14 Juli 2015
Jauh-jauh hari sebelum hari ini, kami memang sudah merencanakan untuk berkumpul, atau bahasa kekiniannya "reuni"
yep.. sudah 2 tahun kami nggak berkumpul selepas lulus SMA. Hanya beberapa yang bisa hadir sebab lokasi yang jauh atau memang sikon yang tidak mendukung.
Lokasi yang kami pilih di lesehan ikan bakar dekat pantai, curhat-curhat sambil dengerin deburan ombak. sayang, sunsetnya ditutupi awan..
Ada yang membicarakan kuliah, sharing-sharing, dan lainnya. Aku memilih untuk mengungkit keseruan waktu SMA, sebab, disini kita untuk mengingat kembali keseruan 2 atau 3 tahun lalu, bukan pusing-pusing dengan urusan kuliah. Haha
Kuliah mah, nanti aja dulu kalau sudah di perantauan lagi. Selain itu, ada beberapa teman yang memang tidak melanjutkan kuliah dan memilih untuk bekerja. Bukankah mereka kurang paham?
Kita mahasiswa tentu sudah tau, "mahasiswa yang cerdas ialah mahasiswa yang mampu menempatkan dengan siapa dia berbicara".. so, apa salahnya kita santai di momen kayak gini, haha.. tapi ya sudah lah, persepsi orang kan berbeda-beda
Selepas buka bersama, ngobrol bentar, berfoto dan langsung bubar. Ada yang shalat, ada yang memilih langsung pulang, dan saya salah satu yang memilih opsi ini (lagi dapet permakluman nggak shalat).

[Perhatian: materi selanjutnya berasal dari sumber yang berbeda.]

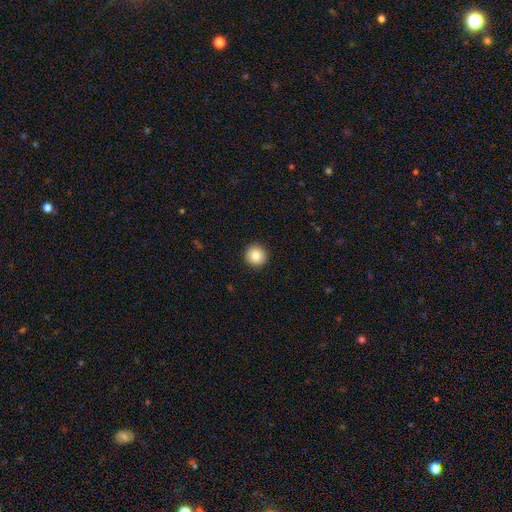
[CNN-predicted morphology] Smooth or featured: smooth — 86% (star or artifact — 9%)
How rounded: round — 95% (in between — 4%)
Merging: none — 93% (minor disturbance — 5%)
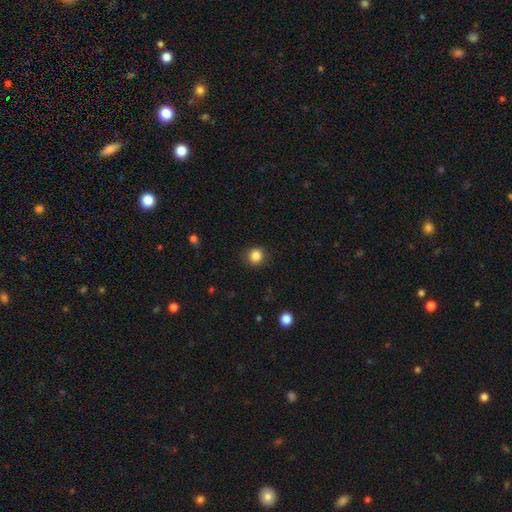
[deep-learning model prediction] A smooth galaxy with no disk features (85%) that is round (87%).

Vote fractions:
- Smooth or featured? smooth: 85% / star or artifact: 11% / featured or disk: 4%
- How rounded? round: 87% / in between: 12% / cigar-shaped: 1%
- Merging? none: 87% / minor disturbance: 9% / major disturbance: 3% / merger: 1%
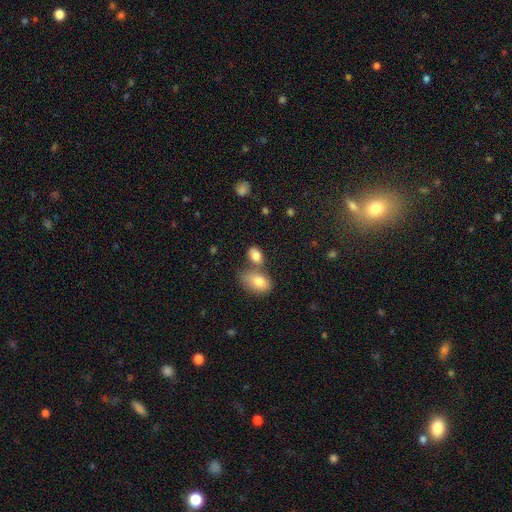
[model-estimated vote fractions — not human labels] smooth_or_featured: smooth (p=0.82) [alt: featured or disk p=0.10]
how_rounded: in between (p=0.86) [alt: round p=0.12]
merging: none (p=0.46) [alt: merger p=0.37]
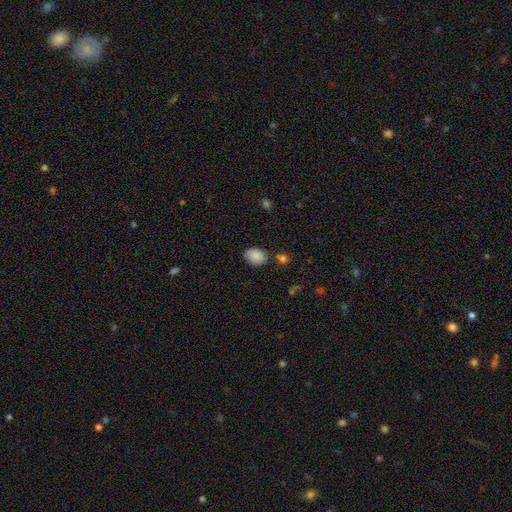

Satu pengalaman yang bikin "greget" saat on the way pulang. Seram betul. Gelap. sepi.
Seperti yang kita tau, bahwa di Bali aroma mistisnya lebih tercium daripada daerah lain, ini yang membuat bulu kuduk berdiri, padahal masih di bulan ramadhan (yang katanya jin dibelenggu). Di salah satu tikungan tajam, berpohon bambu, terkenal cukup angker dan konon, banyak yang meninggal disana. Wallahua'lam. Belum lagi rumor begal yang masih menjamur di daerah sini.
Bismillah tawakkaltu 'Alallah, La haula wa la quwata Illa Billahil 'aliyyil Adzim. Bibir tak henti berkomat kamit membaca semua doa yang saya hafal, tak terkecuali doa makan.
Di situasi seperti berasa seperti dekat dengan Tuhan, layaknya diatas pesawat.
Alhamdulillah diberi kelancaran, dan tiba dirumah dalam keadaan sehat, haha, bulu kuduk pun tertidur kembali..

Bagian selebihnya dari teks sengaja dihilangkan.